TASK STATEMENT> Edit the listing by replacing "Chennai" with "Madurai", changing nothing else. Begin at the line that has "arketing resource, as" and stop after the line that has "Cleveland Metroparks provides", giving back only those lines.

(Transcribed page contents)
▽
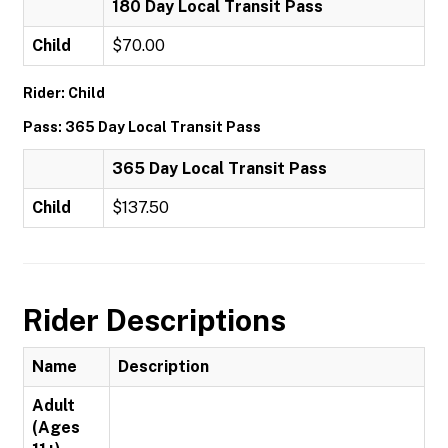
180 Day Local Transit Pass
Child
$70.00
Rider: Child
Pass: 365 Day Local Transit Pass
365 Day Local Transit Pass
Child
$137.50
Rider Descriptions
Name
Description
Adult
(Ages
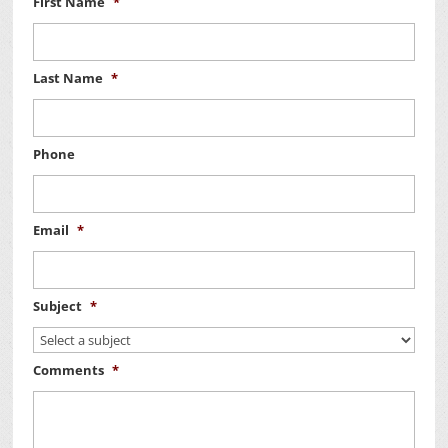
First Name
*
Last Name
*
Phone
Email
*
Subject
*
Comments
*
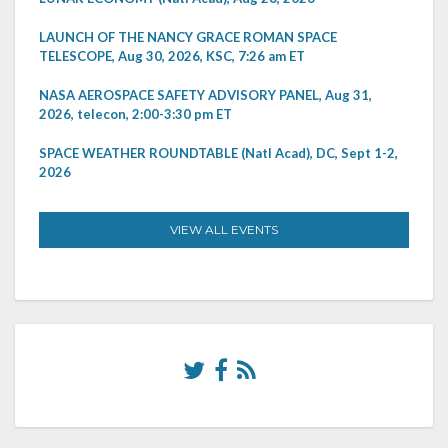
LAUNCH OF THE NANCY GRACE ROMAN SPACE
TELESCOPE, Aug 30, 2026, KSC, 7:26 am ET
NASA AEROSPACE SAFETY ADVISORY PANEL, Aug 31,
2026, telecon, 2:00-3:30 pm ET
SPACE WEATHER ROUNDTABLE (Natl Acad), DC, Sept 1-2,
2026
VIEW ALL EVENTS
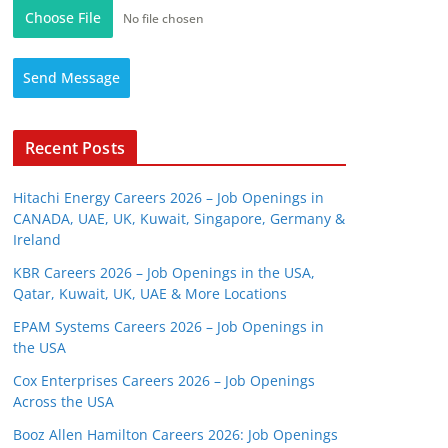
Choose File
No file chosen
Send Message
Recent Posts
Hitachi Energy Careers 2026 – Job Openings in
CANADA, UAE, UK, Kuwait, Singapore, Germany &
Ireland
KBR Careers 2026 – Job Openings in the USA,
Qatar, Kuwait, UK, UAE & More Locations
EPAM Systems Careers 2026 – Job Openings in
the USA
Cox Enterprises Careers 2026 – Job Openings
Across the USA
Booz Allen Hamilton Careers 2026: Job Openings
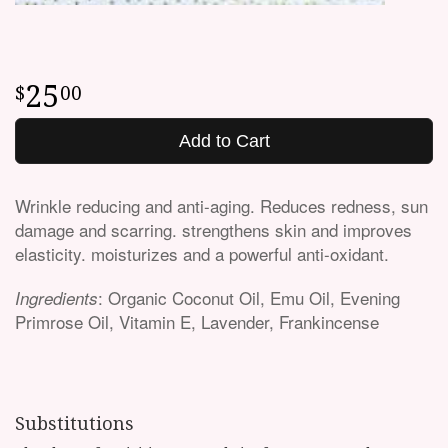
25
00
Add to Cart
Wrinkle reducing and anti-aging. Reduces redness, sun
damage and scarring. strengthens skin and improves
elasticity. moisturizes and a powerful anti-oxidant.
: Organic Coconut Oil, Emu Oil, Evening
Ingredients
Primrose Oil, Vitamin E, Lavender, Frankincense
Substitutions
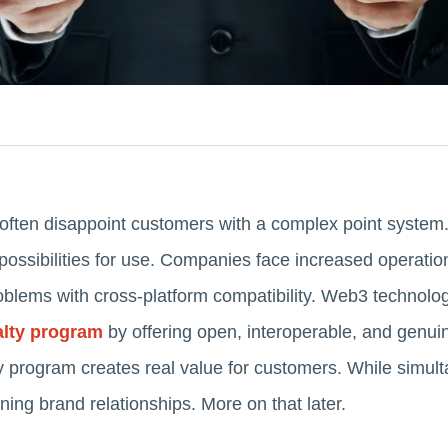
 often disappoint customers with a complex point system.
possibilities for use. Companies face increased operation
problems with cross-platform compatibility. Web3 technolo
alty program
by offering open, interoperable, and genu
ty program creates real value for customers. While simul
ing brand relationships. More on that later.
△
▽
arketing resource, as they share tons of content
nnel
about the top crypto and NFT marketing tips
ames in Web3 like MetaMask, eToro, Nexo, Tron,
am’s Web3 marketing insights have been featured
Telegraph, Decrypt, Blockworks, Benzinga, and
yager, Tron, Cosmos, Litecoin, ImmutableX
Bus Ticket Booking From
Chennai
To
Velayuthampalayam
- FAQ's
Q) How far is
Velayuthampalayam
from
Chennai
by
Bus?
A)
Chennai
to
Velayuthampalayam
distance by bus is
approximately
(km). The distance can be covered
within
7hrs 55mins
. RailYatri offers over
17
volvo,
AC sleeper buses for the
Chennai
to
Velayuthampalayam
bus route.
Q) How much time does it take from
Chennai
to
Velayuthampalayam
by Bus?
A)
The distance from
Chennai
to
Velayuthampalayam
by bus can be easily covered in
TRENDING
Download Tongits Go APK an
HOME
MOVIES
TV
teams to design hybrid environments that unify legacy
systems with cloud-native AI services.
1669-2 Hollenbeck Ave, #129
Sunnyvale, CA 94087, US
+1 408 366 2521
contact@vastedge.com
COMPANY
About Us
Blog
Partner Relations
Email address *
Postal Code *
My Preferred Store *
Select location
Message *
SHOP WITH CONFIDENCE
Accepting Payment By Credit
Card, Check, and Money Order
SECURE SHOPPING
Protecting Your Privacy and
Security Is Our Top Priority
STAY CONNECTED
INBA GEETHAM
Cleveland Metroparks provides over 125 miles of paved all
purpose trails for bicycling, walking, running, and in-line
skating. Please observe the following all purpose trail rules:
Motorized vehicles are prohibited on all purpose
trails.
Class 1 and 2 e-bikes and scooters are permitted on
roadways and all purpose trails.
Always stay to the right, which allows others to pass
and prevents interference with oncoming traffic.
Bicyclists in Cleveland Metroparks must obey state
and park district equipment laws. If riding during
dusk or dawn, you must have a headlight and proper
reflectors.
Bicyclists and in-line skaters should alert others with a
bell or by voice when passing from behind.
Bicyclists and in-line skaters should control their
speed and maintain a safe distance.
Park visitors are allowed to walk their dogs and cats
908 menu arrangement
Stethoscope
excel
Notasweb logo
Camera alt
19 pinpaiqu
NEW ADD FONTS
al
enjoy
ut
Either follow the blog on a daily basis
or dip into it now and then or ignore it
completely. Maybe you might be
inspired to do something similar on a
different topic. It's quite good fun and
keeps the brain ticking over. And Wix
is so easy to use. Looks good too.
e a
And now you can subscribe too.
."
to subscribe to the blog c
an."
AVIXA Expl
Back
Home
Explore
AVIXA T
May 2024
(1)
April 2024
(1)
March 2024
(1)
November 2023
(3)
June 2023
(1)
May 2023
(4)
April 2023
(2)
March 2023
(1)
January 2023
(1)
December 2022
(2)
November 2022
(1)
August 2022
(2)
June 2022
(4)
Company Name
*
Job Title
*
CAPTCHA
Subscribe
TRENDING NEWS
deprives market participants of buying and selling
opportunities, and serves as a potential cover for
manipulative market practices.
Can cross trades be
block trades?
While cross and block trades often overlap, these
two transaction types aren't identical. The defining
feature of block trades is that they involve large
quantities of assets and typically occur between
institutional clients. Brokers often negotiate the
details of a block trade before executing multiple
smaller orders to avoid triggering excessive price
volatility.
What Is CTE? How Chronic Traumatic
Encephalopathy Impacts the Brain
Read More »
△
SOLUTION>
arketing resource, as they share tons of content
nnel
about the top crypto and NFT marketing tips
ames in Web3 like MetaMask, eToro, Nexo, Tron,
am’s Web3 marketing insights have been featured
Telegraph, Decrypt, Blockworks, Benzinga, and
yager, Tron, Cosmos, Litecoin, ImmutableX
Bus Ticket Booking From
Madurai
To
Velayuthampalayam
- FAQ's
Q) How far is
Velayuthampalayam
from
Madurai
by
Bus?
A)
Madurai
to
Velayuthampalayam
distance by bus is
approximately
(km). The distance can be covered
within
7hrs 55mins
. RailYatri offers over
17
volvo,
AC sleeper buses for the
Madurai
to
Velayuthampalayam
bus route.
Q) How much time does it take from
Madurai
to
Velayuthampalayam
by Bus?
A)
The distance from
Madurai
to
Velayuthampalayam
by bus can be easily covered in
TRENDING
Download Tongits Go APK an
HOME
MOVIES
TV
teams to design hybrid environments that unify legacy
systems with cloud-native AI services.
1669-2 Hollenbeck Ave, #129
Sunnyvale, CA 94087, US
+1 408 366 2521
contact@vastedge.com
COMPANY
About Us
Blog
Partner Relations
Email address *
Postal Code *
My Preferred Store *
Select location
Message *
SHOP WITH CONFIDENCE
Accepting Payment By Credit
Card, Check, and Money Order
SECURE SHOPPING
Protecting Your Privacy and
Security Is Our Top Priority
STAY CONNECTED
INBA GEETHAM
Cleveland Metroparks provides over 125 miles of paved all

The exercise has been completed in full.